The Roth IRA offers a number of advantages over its traditional counterpart. These include:

  • Tax-free distributions at retirement
  • Ability to continue making contributions beyond age 70-1/2
  • No required minimum distributions beginning in the year you turn 70-1/2
  • Leaving assets to survivors that are free from income taxes

retirement-cash-fund

Details on eligibility to convert a traditional IRA to a Roth IRA.

  • For years before 2010, if your filing status is married filing separately, you don’t qualify unless you lived apart from your spouse for the entire year.
  • For years before 2010, if your modified adjusted gross income is greater than $100,000, you can’t convert a traditional IRA to a Roth IRA.
  • For years before 2008, direct conversions from an employer plan to a Roth IRA were not permitted. You can do that now, but in some situations it may be preferable to roll to a traditional IRA and then convert to a Roth IRA.
  • If you inherited a traditional IRA from a person other than your spouse, you can’t convert it to a Roth IRA.
  • You can convert a traditional IRA to a Roth IRA even if you made a rollover within the previous 12 months.
  • If you’re otherwise eligible, you can convert part of a traditional IRA to a Roth IRA. But you can’t convert only the nontaxable part.

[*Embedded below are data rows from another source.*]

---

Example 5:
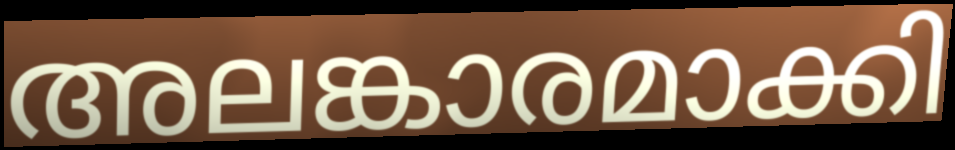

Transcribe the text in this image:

അലങ്കാരമാക്കി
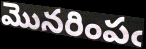
మొనరింపఁ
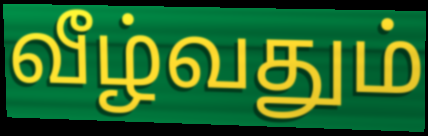
வீழ்வதும்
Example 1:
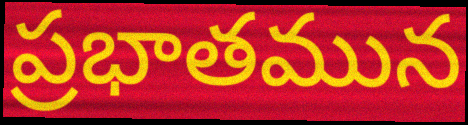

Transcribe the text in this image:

ప్రభాతమున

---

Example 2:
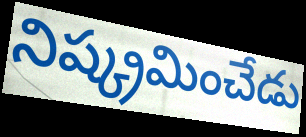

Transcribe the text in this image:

నిష్క్రమించేడు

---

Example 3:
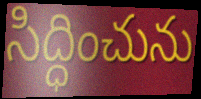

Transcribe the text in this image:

సిద్ధించును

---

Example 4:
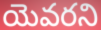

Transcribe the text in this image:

యెవరని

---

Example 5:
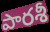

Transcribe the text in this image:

పారశీ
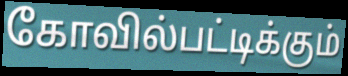
கோவில்பட்டிக்கும்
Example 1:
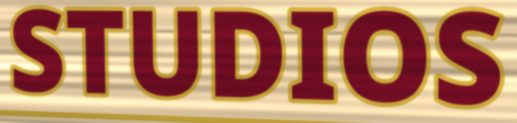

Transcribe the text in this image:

STUDIOS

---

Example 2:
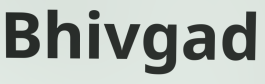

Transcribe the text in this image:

Bhivgad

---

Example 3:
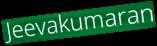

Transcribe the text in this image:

Jeevakumaran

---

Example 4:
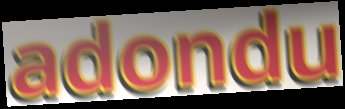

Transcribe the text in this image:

adondu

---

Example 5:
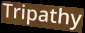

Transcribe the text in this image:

Tripathy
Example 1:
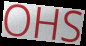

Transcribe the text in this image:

OHS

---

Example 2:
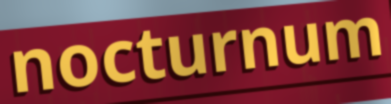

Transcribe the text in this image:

nocturnum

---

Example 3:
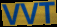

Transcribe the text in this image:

VVT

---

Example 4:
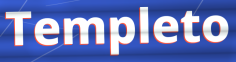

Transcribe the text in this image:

Templeto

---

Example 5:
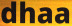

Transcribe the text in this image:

dhaa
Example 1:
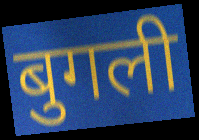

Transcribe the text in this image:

बुगली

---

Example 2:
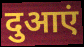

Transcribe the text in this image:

दुआएं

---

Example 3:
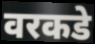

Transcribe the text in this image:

वरकडे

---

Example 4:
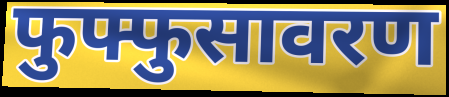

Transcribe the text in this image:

फुफ्फुसावरण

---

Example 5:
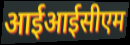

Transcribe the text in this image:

आईआईसीएम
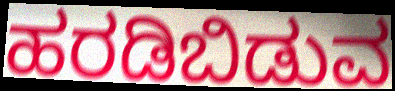
ಹರಡಿಬಿಡುವ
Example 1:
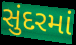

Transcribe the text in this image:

સુંદરમાં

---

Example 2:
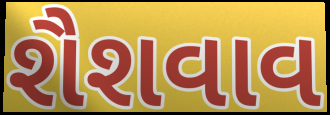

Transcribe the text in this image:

શૈશવાવ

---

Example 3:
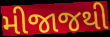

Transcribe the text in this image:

મીજાજથી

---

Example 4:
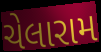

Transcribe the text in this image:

ચેલારામ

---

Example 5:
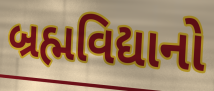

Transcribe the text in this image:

બ્રહ્મવિદ્યાનો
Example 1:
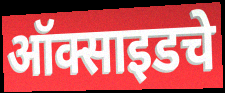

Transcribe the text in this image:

ऑक्साइडचे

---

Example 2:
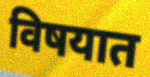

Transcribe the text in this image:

विषयात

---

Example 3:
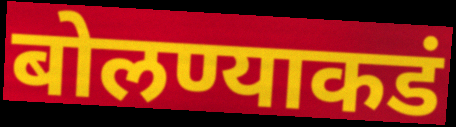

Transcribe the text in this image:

बोलण्याकडं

Assets converted to a Roth IRA must remain in the account for at least five years before any distributions are taken. Otherwise, a significant tax penalty may apply.

You’ll maximize the potential for tax-free income later if you pay conversion taxes out of pocket, rather than withdrawal them from your IRA. If you can’t pay conversion taxes without using part of your IRA funds, you probably shouldn’t convert unless you are certain you will be in a high tax bracket during retirement.

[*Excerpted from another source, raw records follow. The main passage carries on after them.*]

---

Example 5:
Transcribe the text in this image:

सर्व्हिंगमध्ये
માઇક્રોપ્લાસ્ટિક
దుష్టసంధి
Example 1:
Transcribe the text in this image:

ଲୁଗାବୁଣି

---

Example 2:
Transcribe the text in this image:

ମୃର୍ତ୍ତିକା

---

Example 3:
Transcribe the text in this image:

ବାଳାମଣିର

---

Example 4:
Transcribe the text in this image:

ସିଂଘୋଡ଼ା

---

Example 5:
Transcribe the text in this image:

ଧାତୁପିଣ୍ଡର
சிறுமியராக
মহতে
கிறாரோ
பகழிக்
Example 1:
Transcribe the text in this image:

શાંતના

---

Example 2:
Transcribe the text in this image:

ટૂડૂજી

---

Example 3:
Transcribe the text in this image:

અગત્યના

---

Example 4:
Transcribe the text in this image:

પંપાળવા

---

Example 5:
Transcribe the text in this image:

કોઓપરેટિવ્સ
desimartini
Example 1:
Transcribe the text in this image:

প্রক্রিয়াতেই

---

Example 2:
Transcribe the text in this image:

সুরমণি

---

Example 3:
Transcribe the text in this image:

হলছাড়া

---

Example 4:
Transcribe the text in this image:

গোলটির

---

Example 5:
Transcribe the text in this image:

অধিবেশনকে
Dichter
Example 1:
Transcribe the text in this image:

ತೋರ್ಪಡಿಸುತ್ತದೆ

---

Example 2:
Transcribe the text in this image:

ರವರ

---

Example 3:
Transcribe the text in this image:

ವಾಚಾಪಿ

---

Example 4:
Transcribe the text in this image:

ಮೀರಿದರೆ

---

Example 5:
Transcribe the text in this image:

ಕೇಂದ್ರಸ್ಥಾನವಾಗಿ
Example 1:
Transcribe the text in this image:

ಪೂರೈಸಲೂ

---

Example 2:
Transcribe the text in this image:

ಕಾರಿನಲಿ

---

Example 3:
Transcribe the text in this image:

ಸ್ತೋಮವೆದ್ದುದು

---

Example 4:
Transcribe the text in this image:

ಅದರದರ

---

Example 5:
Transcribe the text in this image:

Non-Stock Market Income Generating Alternatives

There are three basic categories of investments: conservative, moderate and
aggressive.

alternative investment types

Aggressive instruments are those primarily invested in for growth. As the chart shows, they include things such as common stock, stock mutual funds, speculative real estate and commodities. Again, these are typically invested in for growth or capital appreciation, not income. They’re considered “aggressive” in part because it’s a simple fact that sometimes when you invest for gains you get losses instead – or that growth sometimes ends up being shrinkage.